IndusInd Bank Shares Plummet 23% Amid Derivatives Portfolio Discrepancies
IndusInd Bank shares extended their losing streak for the fifth consecutive session, plunging 23% in morning trade on Tuesday, March 11, 2025. The sharp decline came after the private sector lender disclosed discrepancies in its derivatives portfolio, raising investor concerns over financial stability and risk management.
Stock Hits 52-Week Low
On the Bombay Stock Exchange (BSE), IndusInd Bank’s stock nosedived 22.8%, hitting the lower circuit at ₹695.25 per share—its lowest level in a year. Similarly, on the National Stock Exchange (NSE), the stock slumped 21.67% to a fresh 52-week low of ₹705.35 per share. The stock emerged as the biggest loser on the BSE Sensex.
Market Impact
The broader market also faced selling pressure, with the BSE Sensex dropping 255 points (0.34%) to 73,860.17 and the NSE Nifty slipping 47.65 points (0.21%) to 22,412.65. IndusInd Bank’s sharp decline significantly contributed to the negative market sentiment.
Regulatory Filing Raises Concerns
In a regulatory filing on Monday, March 10, 2025, IndusInd Bank revealed that an internal review had uncovered discrepancies in the account balances within its derivatives portfolio. The revelation has triggered uncertainty among investors, leading to a massive sell-off in the stock.

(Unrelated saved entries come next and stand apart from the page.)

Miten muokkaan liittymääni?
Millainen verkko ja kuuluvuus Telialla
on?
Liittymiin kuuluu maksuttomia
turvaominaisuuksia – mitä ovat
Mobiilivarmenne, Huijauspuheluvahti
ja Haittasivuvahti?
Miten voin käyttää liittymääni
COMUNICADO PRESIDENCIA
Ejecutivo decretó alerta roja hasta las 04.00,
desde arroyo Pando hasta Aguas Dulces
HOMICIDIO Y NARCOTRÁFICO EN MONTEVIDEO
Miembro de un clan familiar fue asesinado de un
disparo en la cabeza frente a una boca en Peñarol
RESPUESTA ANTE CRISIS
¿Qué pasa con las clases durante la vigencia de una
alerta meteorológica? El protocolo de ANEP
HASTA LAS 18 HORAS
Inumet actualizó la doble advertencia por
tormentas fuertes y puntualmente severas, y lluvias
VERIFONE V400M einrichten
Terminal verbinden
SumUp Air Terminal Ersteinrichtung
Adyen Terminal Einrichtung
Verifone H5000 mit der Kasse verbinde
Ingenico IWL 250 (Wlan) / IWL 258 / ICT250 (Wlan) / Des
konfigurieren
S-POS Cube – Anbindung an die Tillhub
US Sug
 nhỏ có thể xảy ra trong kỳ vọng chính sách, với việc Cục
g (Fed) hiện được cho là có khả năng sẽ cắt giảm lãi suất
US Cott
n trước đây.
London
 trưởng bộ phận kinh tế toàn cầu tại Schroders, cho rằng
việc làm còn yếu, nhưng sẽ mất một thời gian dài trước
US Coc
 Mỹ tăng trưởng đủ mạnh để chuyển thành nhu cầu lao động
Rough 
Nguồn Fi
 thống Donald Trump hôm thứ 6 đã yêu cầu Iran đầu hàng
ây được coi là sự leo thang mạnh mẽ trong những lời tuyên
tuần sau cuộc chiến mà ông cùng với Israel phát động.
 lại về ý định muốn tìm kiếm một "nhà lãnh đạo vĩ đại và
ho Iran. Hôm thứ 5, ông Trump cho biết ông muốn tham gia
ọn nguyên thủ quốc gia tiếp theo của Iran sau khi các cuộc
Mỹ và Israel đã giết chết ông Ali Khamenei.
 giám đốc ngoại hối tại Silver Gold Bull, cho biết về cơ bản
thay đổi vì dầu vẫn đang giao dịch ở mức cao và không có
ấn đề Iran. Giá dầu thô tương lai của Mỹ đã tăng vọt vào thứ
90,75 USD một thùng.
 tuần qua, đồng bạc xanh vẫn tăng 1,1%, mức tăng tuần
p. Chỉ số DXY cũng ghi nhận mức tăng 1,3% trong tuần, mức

Investor Sentiment and Outlook
The steep fall in IndusInd Bank’s shares signals growing concerns over its financial reporting and internal controls. Investors will now closely watch further disclosures from the bank and any regulatory action that may follow. The coming days will be crucial in determining whether the stock stabilizes or faces further downside pressure.